Drug-related deaths spike along with casualties of overheating, dehydration and accidental self-immolation -- is ecstasy to blame or is it just the cost of doing EDM business?
On July 18, a student was found dead of undetermined causes at Pemberton Music Festival in British Columbia. In June, two Glastonbury festivalgoers died, a 67-year-old of natural causes and another from a suspected reaction to the anesthetic ketamine. One more succumbed at Las Vegas’ Electric Daisy Carnival from drug-related causes, and reportedly six at Future Music Festival Asia. Perhaps the oddest of all, a man self-immolated at Utah’s Burning Man equivalent, Element 11. So far, a total of 15 people have died at music festivals around the world. What gives? And is EDM, which seems to see disproportionate numbers of deaths and serious injuries at its rave-like events, becoming the scapegoat genre?

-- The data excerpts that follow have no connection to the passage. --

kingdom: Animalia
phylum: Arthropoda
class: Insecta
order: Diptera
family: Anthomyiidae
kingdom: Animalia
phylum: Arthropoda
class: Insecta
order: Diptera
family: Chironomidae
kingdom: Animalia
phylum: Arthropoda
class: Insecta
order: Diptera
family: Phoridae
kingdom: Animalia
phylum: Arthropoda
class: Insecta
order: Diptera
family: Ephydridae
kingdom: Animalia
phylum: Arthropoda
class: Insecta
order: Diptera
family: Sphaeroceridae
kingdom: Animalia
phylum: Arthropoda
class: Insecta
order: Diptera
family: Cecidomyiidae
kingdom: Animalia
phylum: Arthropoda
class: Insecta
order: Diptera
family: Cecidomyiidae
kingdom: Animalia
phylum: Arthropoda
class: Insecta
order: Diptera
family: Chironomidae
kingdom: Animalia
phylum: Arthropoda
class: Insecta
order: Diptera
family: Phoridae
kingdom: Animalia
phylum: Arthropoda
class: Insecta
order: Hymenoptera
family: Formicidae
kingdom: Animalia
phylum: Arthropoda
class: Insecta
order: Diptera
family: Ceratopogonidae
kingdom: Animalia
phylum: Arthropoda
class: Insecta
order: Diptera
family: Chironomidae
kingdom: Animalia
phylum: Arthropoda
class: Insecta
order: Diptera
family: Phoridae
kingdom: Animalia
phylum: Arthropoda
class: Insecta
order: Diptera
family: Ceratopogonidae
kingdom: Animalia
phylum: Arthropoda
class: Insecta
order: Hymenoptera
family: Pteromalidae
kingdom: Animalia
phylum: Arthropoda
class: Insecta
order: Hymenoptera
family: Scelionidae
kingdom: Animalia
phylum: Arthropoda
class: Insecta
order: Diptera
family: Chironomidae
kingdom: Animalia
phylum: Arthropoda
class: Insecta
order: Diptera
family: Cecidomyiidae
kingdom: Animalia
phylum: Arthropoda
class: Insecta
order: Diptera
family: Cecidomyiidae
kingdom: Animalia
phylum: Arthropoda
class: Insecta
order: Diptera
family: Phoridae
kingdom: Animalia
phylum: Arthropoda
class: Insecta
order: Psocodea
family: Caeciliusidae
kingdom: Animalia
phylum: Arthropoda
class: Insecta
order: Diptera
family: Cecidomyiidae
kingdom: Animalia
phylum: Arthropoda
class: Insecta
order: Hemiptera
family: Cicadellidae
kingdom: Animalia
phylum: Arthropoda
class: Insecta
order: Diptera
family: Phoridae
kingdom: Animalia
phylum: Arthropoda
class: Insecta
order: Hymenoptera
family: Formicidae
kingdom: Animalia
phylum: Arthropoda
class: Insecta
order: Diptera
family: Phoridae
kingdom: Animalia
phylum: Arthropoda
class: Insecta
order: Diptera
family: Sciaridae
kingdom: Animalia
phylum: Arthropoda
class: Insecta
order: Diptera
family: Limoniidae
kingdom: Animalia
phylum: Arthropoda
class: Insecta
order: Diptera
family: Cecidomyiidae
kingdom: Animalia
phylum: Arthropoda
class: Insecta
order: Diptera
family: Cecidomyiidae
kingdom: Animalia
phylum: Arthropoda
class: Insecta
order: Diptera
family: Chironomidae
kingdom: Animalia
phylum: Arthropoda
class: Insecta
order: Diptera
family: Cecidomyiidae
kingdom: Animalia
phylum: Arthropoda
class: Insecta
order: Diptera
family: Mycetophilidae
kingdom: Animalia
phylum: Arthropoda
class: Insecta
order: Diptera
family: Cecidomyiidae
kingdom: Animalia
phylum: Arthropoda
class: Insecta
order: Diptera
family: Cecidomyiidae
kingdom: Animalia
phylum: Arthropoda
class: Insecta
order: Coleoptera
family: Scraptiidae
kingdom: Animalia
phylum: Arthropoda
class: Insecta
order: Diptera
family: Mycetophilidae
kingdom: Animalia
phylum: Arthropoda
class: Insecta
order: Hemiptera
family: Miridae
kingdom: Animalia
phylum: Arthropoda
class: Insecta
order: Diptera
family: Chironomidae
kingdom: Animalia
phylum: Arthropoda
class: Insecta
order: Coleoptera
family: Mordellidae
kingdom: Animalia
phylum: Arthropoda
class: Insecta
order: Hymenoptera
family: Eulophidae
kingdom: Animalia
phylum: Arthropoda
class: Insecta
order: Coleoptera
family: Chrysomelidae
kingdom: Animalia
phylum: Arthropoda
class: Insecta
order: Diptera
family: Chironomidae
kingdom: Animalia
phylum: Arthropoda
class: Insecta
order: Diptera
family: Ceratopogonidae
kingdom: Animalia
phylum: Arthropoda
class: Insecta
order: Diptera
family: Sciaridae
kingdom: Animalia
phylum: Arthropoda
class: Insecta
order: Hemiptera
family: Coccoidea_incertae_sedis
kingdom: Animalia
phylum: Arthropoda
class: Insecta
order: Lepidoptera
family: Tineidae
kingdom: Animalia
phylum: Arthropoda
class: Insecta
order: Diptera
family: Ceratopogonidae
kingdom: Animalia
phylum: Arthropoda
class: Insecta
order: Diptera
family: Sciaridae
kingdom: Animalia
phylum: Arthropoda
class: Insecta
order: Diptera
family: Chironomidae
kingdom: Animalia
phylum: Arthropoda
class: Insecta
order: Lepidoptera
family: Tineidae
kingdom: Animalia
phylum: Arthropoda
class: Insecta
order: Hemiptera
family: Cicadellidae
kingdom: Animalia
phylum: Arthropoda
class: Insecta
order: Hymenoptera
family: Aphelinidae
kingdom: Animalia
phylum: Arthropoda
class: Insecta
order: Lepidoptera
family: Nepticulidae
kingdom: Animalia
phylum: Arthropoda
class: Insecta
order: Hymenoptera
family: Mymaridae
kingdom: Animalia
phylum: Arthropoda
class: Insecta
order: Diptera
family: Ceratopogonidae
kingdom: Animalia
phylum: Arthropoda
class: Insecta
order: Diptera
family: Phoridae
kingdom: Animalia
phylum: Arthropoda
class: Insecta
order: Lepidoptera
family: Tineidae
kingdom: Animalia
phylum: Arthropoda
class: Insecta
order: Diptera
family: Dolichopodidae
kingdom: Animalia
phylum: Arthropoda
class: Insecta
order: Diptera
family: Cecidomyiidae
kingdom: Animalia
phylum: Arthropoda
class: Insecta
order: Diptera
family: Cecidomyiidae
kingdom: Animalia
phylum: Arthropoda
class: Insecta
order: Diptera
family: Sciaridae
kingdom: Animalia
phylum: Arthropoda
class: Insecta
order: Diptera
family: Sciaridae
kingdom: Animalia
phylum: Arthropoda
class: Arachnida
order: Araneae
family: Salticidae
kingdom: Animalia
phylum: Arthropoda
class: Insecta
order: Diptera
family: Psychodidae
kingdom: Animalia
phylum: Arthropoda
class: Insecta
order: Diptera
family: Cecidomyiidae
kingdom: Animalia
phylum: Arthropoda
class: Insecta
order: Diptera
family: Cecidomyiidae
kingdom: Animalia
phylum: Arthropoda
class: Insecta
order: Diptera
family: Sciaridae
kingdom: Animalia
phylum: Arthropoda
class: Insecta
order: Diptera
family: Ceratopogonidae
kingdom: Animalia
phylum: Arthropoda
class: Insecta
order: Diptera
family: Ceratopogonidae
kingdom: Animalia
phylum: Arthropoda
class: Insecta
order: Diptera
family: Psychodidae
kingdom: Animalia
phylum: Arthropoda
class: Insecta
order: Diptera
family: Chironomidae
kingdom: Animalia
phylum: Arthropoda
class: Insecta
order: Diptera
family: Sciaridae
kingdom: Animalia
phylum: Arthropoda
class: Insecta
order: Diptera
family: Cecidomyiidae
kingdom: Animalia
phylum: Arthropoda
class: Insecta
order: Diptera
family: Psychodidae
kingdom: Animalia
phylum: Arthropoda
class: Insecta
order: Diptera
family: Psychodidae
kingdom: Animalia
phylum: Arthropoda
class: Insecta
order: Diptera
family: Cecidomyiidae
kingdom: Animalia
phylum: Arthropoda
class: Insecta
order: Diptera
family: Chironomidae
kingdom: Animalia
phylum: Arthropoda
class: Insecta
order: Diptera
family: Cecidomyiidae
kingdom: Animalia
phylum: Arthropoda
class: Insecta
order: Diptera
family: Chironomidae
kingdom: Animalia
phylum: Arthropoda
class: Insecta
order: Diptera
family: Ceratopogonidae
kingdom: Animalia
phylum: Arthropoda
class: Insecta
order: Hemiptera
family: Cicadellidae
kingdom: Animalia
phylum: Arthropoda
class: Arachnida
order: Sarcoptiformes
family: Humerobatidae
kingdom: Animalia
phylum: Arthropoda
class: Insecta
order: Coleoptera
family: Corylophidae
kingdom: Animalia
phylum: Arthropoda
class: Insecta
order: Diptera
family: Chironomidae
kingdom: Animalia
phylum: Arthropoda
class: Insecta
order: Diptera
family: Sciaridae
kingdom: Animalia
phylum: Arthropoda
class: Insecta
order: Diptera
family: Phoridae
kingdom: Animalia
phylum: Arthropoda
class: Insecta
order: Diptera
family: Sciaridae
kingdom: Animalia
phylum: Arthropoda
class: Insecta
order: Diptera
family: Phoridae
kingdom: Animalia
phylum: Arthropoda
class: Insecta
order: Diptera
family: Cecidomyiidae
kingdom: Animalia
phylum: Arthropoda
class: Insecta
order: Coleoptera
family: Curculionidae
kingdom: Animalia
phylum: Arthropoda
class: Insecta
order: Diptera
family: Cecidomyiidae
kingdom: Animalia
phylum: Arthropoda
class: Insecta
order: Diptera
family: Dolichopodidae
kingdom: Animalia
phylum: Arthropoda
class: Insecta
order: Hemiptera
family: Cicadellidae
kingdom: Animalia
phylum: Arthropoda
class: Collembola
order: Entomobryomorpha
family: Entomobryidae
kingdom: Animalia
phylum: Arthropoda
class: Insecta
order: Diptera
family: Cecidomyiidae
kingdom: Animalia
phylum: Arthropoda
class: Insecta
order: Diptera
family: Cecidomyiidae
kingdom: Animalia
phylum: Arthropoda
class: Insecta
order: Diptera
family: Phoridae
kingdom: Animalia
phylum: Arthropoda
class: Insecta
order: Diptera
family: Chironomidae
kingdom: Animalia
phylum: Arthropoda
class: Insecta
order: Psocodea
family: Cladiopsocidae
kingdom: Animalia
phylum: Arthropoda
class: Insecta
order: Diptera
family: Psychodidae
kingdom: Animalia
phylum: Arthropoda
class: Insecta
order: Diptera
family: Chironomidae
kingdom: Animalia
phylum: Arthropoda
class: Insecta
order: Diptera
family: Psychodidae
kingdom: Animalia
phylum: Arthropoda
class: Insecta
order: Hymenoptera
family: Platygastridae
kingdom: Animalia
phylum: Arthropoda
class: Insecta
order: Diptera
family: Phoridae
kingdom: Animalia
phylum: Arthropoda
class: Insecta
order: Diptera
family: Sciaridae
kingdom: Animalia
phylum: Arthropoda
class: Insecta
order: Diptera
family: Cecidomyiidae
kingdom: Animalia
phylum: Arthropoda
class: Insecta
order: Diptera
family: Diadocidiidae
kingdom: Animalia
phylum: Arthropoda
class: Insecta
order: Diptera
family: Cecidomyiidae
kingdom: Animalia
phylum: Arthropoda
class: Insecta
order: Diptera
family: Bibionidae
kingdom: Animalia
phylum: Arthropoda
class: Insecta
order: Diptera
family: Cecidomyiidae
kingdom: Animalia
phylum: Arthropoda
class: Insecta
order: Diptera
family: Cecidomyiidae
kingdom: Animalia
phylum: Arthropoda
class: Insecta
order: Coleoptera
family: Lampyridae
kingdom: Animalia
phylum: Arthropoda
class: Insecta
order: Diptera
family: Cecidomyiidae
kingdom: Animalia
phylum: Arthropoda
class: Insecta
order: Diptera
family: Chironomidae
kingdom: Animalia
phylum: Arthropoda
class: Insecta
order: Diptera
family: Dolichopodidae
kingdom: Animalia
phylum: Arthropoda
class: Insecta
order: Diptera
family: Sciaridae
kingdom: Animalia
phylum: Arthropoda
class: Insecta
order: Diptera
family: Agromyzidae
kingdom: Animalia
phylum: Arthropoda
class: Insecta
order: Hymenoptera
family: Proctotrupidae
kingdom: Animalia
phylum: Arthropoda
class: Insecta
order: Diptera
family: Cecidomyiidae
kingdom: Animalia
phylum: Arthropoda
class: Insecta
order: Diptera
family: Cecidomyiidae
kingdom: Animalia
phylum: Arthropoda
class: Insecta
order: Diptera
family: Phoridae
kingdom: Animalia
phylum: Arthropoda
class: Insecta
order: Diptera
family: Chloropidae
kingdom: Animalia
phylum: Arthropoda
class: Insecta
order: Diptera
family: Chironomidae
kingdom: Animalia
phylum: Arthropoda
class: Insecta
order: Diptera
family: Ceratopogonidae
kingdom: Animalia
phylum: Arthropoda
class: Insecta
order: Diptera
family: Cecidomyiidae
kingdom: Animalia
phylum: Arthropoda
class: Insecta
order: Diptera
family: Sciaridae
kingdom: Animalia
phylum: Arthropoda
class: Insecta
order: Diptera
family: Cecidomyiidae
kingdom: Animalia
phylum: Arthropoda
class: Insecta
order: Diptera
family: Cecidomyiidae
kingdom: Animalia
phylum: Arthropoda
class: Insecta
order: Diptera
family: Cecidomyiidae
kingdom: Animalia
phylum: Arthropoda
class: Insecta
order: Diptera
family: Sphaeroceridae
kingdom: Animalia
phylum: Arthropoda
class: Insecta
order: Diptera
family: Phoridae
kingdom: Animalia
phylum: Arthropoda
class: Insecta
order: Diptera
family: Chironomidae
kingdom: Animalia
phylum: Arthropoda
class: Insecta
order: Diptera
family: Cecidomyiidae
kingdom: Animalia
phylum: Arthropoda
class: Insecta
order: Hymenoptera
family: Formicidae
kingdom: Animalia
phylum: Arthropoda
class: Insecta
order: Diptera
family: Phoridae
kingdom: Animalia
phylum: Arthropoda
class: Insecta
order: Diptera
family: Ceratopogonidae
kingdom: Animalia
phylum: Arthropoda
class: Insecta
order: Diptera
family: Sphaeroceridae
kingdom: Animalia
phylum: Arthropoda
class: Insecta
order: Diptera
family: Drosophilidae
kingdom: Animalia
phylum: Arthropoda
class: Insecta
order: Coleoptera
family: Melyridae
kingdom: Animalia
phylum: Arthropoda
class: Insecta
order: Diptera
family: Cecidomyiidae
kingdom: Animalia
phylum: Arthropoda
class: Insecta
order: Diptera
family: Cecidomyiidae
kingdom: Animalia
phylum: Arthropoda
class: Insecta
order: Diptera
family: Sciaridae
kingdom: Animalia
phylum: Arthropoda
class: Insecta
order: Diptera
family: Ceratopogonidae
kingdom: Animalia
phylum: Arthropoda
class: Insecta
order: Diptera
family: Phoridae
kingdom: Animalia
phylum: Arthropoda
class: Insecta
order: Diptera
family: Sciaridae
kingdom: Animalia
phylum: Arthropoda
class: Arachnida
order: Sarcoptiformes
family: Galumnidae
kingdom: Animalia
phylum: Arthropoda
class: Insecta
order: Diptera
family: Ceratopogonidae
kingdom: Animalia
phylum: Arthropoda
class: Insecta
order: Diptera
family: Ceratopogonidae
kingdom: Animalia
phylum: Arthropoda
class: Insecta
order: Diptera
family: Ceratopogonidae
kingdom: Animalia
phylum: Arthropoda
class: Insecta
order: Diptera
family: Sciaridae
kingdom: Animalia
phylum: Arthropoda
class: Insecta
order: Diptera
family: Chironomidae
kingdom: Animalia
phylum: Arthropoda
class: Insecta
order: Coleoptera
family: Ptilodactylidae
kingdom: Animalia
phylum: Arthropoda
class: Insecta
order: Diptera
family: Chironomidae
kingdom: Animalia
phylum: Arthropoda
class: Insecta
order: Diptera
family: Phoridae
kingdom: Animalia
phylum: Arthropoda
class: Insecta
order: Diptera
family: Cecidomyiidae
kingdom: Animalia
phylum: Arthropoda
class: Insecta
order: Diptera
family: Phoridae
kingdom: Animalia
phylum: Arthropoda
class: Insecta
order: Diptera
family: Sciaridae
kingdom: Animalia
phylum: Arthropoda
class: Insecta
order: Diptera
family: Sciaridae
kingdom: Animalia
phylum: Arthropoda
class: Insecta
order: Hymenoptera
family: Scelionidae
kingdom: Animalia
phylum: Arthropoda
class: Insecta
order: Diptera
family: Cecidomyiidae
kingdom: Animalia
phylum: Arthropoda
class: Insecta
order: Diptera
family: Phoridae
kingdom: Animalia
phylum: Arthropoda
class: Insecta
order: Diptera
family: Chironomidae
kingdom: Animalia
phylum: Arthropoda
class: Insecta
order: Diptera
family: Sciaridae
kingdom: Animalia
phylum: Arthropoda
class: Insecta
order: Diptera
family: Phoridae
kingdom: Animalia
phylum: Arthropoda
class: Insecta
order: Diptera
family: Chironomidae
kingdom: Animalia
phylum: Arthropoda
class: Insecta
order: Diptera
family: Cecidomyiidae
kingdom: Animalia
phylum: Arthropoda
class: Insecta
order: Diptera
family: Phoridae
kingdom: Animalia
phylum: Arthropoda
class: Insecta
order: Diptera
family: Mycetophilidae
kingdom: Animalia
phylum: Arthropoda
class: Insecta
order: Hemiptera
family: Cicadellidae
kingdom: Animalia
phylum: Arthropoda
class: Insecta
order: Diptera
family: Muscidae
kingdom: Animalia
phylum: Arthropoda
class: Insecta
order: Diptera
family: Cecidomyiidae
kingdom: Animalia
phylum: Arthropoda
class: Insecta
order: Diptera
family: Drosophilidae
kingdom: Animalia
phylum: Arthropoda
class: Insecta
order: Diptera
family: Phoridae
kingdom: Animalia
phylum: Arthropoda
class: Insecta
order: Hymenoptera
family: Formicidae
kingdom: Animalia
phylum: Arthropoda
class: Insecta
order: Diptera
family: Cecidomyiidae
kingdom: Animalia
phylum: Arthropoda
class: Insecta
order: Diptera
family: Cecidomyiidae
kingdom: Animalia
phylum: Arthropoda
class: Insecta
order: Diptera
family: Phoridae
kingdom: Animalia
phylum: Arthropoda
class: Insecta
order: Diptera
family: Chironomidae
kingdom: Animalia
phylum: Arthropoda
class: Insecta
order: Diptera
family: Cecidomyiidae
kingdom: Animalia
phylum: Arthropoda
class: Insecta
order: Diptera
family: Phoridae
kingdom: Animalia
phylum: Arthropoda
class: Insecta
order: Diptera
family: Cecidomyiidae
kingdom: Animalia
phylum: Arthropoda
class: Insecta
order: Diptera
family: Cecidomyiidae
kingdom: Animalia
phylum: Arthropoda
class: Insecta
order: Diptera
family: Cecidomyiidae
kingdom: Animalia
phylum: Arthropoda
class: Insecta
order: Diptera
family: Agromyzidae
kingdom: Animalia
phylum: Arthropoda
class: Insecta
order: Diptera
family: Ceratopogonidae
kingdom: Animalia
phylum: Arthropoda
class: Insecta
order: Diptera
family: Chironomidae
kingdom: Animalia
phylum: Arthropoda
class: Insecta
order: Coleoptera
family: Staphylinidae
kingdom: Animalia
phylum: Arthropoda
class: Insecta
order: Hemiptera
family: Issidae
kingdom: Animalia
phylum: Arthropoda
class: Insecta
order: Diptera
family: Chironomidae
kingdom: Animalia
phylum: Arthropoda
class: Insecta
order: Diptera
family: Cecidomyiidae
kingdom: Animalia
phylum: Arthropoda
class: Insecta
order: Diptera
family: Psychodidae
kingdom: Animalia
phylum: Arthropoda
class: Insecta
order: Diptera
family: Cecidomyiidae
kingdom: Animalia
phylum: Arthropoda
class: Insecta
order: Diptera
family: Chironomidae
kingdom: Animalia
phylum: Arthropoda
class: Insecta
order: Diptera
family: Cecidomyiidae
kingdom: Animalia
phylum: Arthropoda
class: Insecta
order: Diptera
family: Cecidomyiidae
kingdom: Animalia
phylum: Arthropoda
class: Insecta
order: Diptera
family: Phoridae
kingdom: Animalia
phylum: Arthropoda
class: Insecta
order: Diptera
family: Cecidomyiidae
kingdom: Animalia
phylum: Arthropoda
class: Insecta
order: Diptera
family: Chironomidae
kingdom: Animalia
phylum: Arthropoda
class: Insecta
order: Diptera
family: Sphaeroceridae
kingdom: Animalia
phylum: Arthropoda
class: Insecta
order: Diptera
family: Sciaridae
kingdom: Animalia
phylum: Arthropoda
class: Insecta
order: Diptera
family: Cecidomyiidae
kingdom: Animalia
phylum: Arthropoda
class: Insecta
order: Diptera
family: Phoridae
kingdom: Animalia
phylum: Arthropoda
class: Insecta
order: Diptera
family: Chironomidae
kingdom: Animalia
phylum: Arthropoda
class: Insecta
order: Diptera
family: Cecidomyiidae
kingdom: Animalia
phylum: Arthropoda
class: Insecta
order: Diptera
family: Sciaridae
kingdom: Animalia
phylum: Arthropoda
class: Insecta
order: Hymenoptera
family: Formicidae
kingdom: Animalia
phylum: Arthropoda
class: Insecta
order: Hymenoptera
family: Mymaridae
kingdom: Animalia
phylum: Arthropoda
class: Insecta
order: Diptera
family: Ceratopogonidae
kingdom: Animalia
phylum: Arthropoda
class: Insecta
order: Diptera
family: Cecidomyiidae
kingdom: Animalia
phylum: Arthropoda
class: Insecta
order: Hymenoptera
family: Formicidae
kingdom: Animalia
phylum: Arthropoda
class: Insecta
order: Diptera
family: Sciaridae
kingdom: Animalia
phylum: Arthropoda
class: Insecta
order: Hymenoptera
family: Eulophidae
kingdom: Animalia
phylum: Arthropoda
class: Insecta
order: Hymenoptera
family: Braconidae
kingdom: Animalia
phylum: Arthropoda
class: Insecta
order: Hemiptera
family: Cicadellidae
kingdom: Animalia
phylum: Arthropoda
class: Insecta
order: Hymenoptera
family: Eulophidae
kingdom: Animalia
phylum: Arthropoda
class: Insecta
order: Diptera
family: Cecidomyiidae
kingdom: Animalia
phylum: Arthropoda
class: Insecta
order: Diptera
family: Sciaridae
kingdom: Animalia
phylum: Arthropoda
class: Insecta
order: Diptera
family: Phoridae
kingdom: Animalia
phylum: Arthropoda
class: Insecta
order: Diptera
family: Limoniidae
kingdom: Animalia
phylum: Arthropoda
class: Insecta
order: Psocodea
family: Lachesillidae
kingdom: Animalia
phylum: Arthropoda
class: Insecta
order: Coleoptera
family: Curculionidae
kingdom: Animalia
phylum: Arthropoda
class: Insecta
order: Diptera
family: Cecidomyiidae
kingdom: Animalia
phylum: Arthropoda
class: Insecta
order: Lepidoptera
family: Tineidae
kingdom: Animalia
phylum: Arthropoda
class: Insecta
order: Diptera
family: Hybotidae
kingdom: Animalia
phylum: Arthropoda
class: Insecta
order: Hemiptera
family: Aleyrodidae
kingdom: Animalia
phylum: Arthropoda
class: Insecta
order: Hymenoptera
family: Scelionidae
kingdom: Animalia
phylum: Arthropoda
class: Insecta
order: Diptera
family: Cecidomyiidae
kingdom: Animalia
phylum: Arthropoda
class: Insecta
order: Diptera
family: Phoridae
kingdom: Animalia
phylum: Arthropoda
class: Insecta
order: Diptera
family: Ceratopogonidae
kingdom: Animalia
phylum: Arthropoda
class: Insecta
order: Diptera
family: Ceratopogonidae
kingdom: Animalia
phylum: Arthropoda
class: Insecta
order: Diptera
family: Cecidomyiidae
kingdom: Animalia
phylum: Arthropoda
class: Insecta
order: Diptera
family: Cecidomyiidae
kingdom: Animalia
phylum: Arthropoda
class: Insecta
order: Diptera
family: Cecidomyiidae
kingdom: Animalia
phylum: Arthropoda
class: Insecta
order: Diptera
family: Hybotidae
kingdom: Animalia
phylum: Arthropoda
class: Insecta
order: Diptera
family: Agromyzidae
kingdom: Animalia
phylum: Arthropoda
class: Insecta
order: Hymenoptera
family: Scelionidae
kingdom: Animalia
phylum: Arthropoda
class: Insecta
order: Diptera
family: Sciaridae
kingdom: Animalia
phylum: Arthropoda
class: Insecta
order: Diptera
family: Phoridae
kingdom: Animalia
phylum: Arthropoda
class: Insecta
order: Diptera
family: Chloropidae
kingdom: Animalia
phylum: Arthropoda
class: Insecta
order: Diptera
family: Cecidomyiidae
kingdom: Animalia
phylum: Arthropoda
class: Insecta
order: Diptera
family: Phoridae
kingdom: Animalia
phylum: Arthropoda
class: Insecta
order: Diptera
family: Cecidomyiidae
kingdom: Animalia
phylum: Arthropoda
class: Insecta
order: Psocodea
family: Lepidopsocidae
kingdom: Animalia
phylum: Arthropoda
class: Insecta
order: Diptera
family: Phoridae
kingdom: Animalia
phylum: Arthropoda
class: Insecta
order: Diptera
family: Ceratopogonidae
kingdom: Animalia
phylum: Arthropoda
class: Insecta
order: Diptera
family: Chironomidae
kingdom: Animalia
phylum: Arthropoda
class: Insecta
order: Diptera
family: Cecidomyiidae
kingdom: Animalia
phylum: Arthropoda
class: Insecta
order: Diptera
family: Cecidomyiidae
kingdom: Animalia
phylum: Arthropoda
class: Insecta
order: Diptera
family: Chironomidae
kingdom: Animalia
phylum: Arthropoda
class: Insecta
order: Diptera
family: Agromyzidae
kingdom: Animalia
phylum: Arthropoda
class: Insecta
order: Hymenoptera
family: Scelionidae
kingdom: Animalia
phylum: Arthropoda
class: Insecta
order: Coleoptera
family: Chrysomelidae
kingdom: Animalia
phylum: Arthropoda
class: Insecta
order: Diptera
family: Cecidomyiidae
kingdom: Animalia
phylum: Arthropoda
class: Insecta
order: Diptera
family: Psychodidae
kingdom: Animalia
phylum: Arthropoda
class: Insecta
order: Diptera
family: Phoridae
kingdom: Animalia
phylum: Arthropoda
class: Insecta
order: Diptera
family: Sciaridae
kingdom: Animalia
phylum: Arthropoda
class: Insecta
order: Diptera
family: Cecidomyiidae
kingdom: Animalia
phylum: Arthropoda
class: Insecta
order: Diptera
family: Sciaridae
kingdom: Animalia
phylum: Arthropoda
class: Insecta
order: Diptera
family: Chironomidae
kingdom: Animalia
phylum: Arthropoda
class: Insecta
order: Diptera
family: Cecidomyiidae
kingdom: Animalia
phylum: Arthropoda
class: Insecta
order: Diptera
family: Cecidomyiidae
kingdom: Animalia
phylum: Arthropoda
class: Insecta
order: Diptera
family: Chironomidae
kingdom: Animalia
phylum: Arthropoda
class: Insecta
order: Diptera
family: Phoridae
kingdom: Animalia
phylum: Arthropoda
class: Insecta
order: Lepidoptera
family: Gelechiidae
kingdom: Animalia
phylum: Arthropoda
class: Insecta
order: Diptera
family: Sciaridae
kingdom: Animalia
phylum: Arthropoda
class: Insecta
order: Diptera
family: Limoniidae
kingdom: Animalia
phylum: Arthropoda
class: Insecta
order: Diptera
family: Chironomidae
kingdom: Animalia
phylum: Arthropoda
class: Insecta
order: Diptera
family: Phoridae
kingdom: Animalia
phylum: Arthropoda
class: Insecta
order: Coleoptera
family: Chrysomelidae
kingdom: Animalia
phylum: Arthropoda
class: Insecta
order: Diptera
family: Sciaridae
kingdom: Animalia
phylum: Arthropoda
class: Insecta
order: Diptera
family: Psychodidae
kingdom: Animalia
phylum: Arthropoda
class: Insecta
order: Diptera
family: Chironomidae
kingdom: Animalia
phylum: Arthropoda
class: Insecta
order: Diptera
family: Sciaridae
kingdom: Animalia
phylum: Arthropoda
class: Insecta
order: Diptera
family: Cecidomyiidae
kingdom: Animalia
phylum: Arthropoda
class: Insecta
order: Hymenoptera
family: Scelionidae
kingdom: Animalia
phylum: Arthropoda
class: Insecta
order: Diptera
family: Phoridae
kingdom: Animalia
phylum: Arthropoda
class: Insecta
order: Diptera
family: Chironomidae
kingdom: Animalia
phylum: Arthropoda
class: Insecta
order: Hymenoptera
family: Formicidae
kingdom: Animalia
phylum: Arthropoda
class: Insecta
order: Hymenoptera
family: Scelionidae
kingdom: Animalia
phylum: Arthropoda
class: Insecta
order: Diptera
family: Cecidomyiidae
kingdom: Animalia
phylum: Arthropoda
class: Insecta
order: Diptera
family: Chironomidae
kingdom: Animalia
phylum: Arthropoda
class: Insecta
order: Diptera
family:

There is no question that the number of deaths attributable to controlled substances is on the rise, but dance music is hardly the only hub for excessive partying. Still, it’s worth noting that until 2013, when at least seven festival attendees died of drug-related causes, the majority of news-making festival fatalities were accidental: nine people were crushed to death during Pearl Jam’s set at Denmark’s Roskilde Festival in 2000, 11 trampled at Morocco’s Mawazine Festival nine years later, and 15 at 2010’s Love Parade in Germany (not to mention the hit-and-run tragedy at this year’s South by Southwest in Austin when a driver barreled into a crowd, killing four).